Here are some impressions and notes from a parent night at Cora’s preschool this month. Yes, I’m the dork that takes notes at parent night. What can I say, I’ve been studying Waldorf early years stuff so intensely on my own, and finding such wisdom and inspiration in it, and also so much to be baffled by, that it is a huge relief to just sit back and have someone (our dear, wise teacher) who has been doing it for years give the straight dope. It went something like this:
In early childhood, two pairs of things are most important for educating the child.

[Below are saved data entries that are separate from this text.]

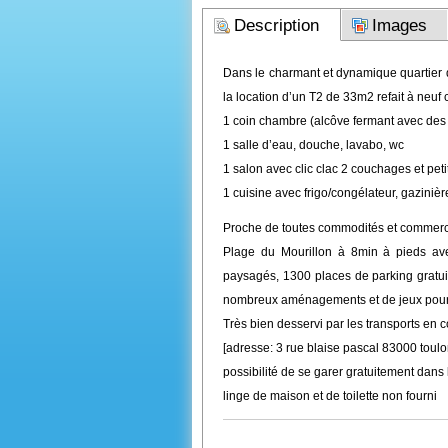
Description
Images
Dans le charmant et dynamique quartier du
la location d’un T2 de 33m2 refait à neuf 
1 coin chambre (alcôve fermant avec des 
1 salle d’eau, douche, lavabo, wc
1 salon avec clic clac 2 couchages et pet
1 cuisine avec frigo/congélateur, gazinière
Proche de toutes commodités et commerce
Plage du Mourillon à 8min à pieds ave
paysagés, 1300 places de parking gratuit
nombreux aménagements et de jeux pour les
Très bien desservi par les transports en
[adresse: 3 rue blaise pascal 83000 toulo
possibilité de se garer gratuitement dans 
linge de maison et de toilette non fourni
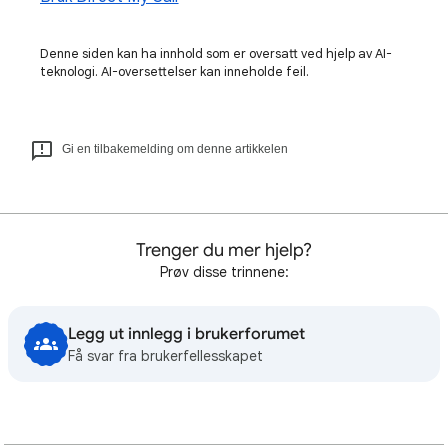
Denne siden kan ha innhold som er oversatt ved hjelp av AI-
teknologi. AI-oversettelser kan inneholde feil.
Gi en tilbakemelding om denne artikkelen
Trenger du mer hjelp?
Prøv disse trinnene:
Legg ut innlegg i brukerforumet
Få svar fra brukerfellesskapet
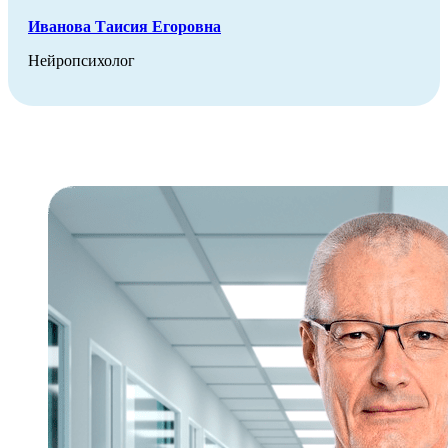
Иванова Таисия Егоровна
Нейропсихолог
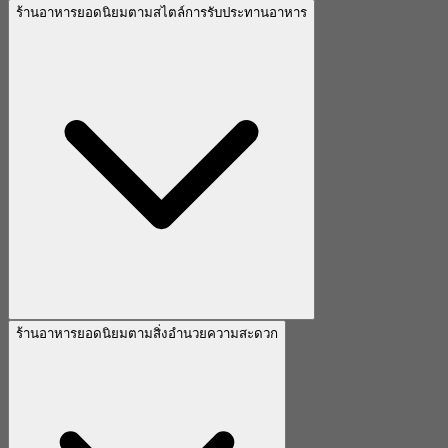
ร้านอาหารยอดนิยมตามสไตล์การรับประทานอาหาร
ร้านอาหารยอดนิยมตามสิ่งอำนวยความสะดวก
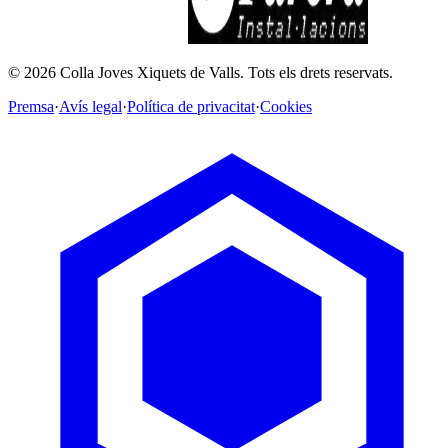
©
2026
Colla Joves Xiquets de Valls.
Tots els drets reservats.
Premsa
·
Avís legal
·
Política de privacitat
·
Cookies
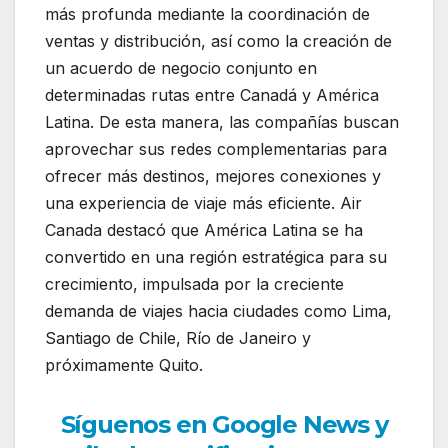
más profunda mediante la coordinación de
ventas y distribución, así como la creación de
un acuerdo de negocio conjunto en
determinadas rutas entre Canadá y América
Latina. De esta manera, las compañías buscan
aprovechar sus redes complementarias para
ofrecer más destinos, mejores conexiones y
una experiencia de viaje más eficiente. Air
Canada destacó que América Latina se ha
convertido en una región estratégica para su
crecimiento, impulsada por la creciente
demanda de viajes hacia ciudades como Lima,
Santiago de Chile, Río de Janeiro y
próximamente Quito.
Síguenos en Google News y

The first pair is Rhythm and Repetition. These are the primary tools for teaching children under seven. I love to think of rhythm as pattern. The repeated rituals and acts of daily life that connect us to ourselves and the larger world.
The second pair is Imagination and Imitation. Healthy play springs from what children have seen and experienced, the impressions they take in from the world around them.
Our work as parents is to be worthy of this imitation, to be the best role models we can be. This is where parenting becomes a spiritual act, as we tend to our inner self in order to embody beauty, goodness, and truth. We can do this in part through our own self-education, by asking ourselves what we are doing to grow alongside our child. I can honestly say that I got hooked on Waldorf the moment I realized the extent to which it hinged on my own inner work.
The gestures of gratitude and thankfulness are the well from which all of this—rhythm, imitation, imagination—springs. The virtue of gratitude is instilled in the first 7 years of life, and lays the foundation for the later development of love and duty. Our expressions of gratitude in daily life at home are deeply nurturing to our young children. And ourselves.
That’s the gist of it, folks. Short, sweet, simple. And kind of deep, if you think about it.
I think whether you are into Waldorf or not, there’s a good chance this will seem like common sense. It’s kind of natural and intuitive for us to strive towards this in our mothering, isn’t it?